I looked into this "GRAM" stuff a sibling comment links further to, and just to say:
- this gets reinvented/rediscovered constantly under different names
- it cant be trained very well (right now, will change)
- massive theoretical improvements over current models (log_2(vocabsize)=17, residual stream dim is thousands of dimensions, recursivity means more information bandwidth by ~3 OoM)

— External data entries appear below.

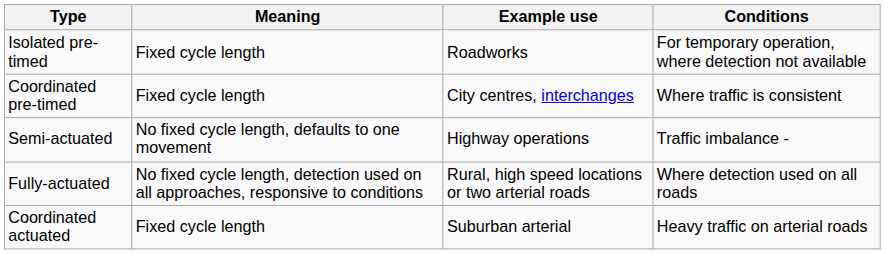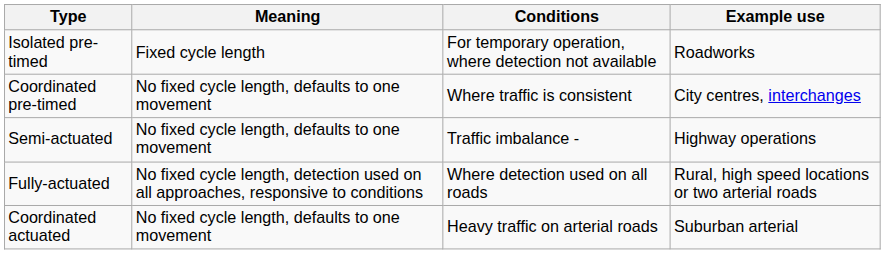columns swapped: Conditions <-> Example use
Coordinated pre-timed | Meaning: Fixed cycle length -> No fixed cycle length, defaults to one movement
Coordinated actuated | Meaning: Fixed cycle length -> No fixed cycle length, defaults to one movement
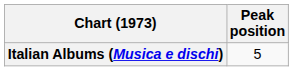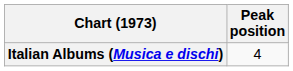Italian Albums (Musica e dischi) | Peak position: 5 -> 4
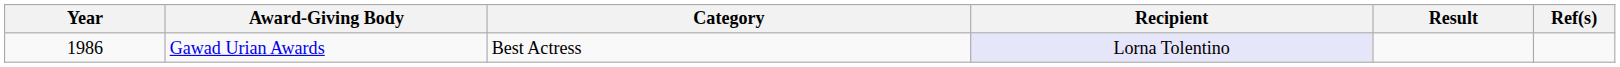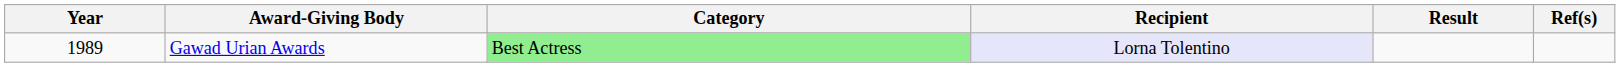Gawad Urian Awards | Year: 1986 -> 1989
Gawad Urian Awards | Category: no background -> lightgreen background
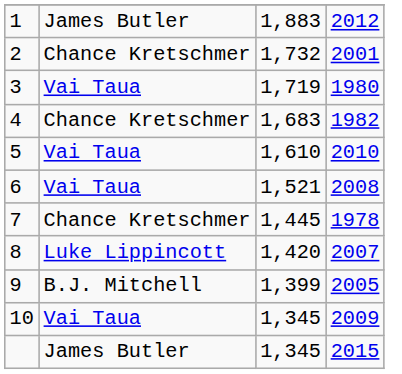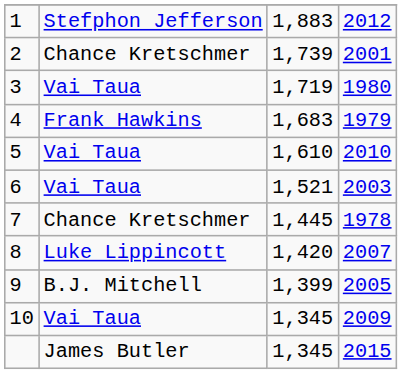1 | column 2: James Butler -> Stefphon Jefferson
2 | column 3: 1,732 -> 1,739
4 | column 2: Chance Kretschmer -> Frank Hawkins
4 | column 4: 1982 -> 1979
6 | column 4: 2008 -> 2003
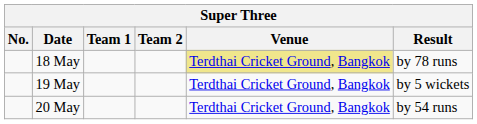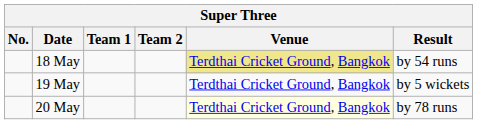18 May | Result: by 78 runs -> by 54 runs
20 May | Venue: no background -> lightyellow background
20 May | Result: by 54 runs -> by 78 runs
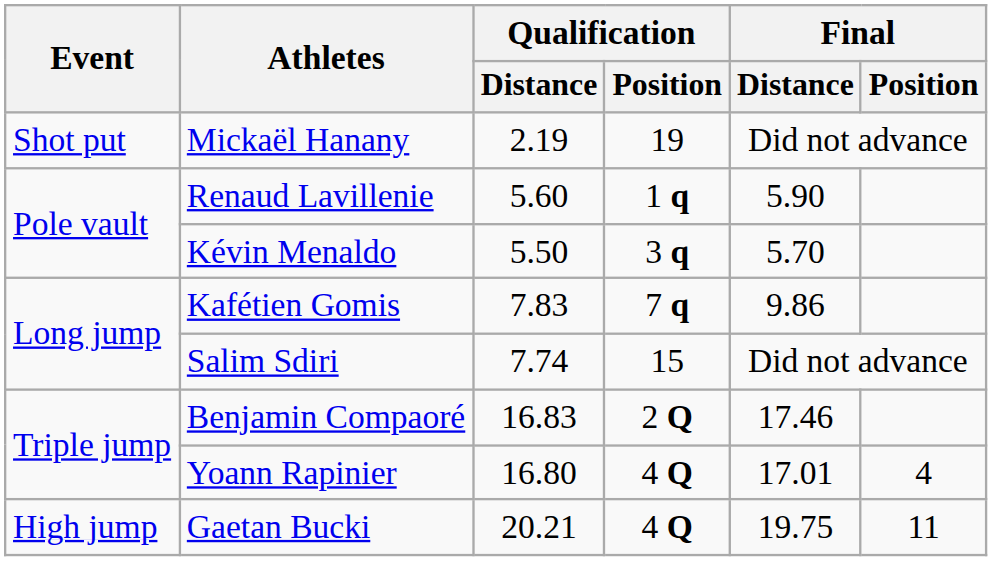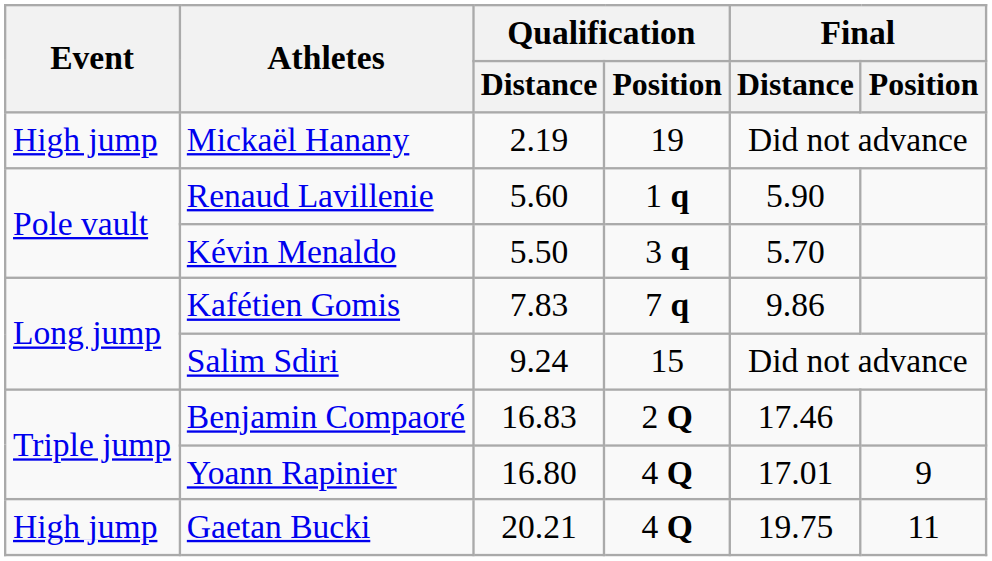Mickaël Hanany | Event: Shot put -> High jump
Salim Sdiri | Qualification / Distance: 7.74 -> 9.24
Yoann Rapinier | Final / Position: 4 -> 9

- BUT it cant be interpreted or aligned <- this is why no one uses it and no one talks about it. the idea is 100% obvious to all the frontier labs and there is a good reason why it isn't used
I follow this stuff closely, I think I know what I'm talking about (edited for formating)
Could you explain how/why GRAM cannot be interpreted or aligned how current LLMs are? Not very familiar how it works
> - this gets reinvented/rediscovered constantly under different names
What are the different names? I haven't seen this before.
> - it cant be trained very well (right now, will change)
If you're sure it will change, then why are you certain that it hasn't yet, and if it's proven a 5000x boost in reasoning... why aren't they exploring this path more aggressively?
> the idea is 100% obvious to all the frontier labs and there is a good reason why it isn't used
Surely someone is willing to take a 5000x boost in reasoning on a small research model... None of them have even tried anything resembling this AFAIK. It does not seem like something 100% obvious to them.